Consideramos que nossa atitude política respeito as novas, e até agora desconhecidas, formas de violência integralista não é diferente respeito àquela de outros movimentos políticos europeus, come o britânico: contra estas formas de violência é preciso adotar formas de contraste baseadas, antes de mais nada, na cooperação e na unidade com aqueles países que, em todo o mundo, expressam sentimentos e valores de natureza democrática. Da mesma forma, não sentimos estranha à nossa cultura a tensão ideal e moral que parece imperar nas novas formas de organização e movimento cultural e político que querem denunciar os efeitos desequilibrados de uma economia sem regras, que prejudica e provoca conseqüências perversas em particular nas regiões mais pobres do planeta. Por estas e outras considerações, companheiras e companheiros, nos sentimos perfeitamente integrados na família do Movimento Internacional Socialista, tanto por razões antigas como por razões modernas. 

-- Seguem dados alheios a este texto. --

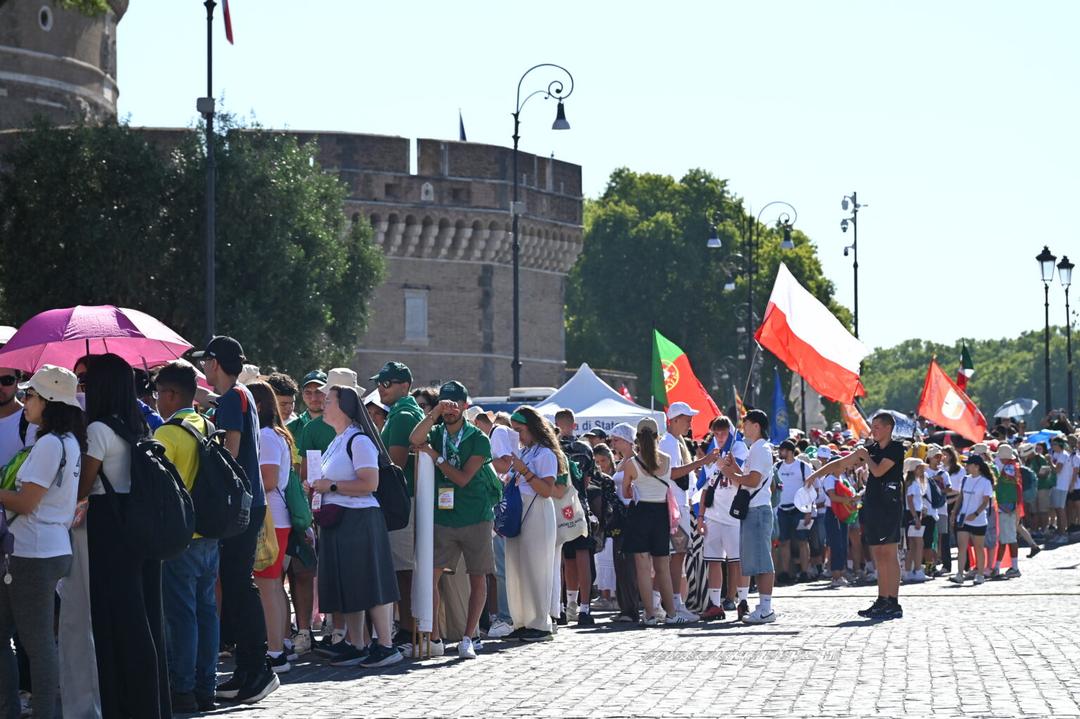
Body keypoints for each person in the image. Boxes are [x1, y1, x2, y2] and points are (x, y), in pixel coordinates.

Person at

Na atualidade, a larga e difícil transição italiana não nos vê colocados, no Parlamento Nacional, junto aos demais partidos, e, em particular, junto ao Partido (DS) que, precisamente por nossa intervenção direta, é hoje membro a pleno título da Internacional Socialista. Ao contrário, nós nos encontramos numa posição autônoma, prestando nosso apoio parlamentário, não relevante, a um governo liderado por um partido membro da Internacional Democrata Cristã. Sentimos todo o peso da difícil e tão dolorosa vicissitude histórica italiana que se encerrou com o fim do glorioso PSI e a morte de seu Líder, longe da terra pátria. Também sentimos o peso e as dificuldades de todas as contradições que derivaram daquelas vicissitudes, que primeiramente dividiram para depois levar à derrota de toda a Esquerda italiana, uma derrota que é conseqüência do cancelamento da Tradição socialista. Pensamos honrar nossa raiz política comum, a memória de nossos líderes, a de Bettino Craxi, de cuja morte comemora-se o terceiro aniversário precisamente nestes dias, e solicitamos aos companheiros da Internacional Socialista permitir-nos participar de seus labores em Roma, mantendo o Status de Observadores. O consideraríamos um passo útil, que poderia pressagiar processos unitários no futuro. Um ato de atenção democrática face aos filhos da mesma tradição política que quere apontar com confiança e esperança ao progresso do Movimento Socialista no mundo. 

A todos vocês, uma saudação sincera e fraterna.

Assinado

· O Coordenador e Porta-voz da Secretaria Nuovo PSI - Deputado Vittorio Craxi

· O Responsável Internacional - Deputado Nereo Laroni.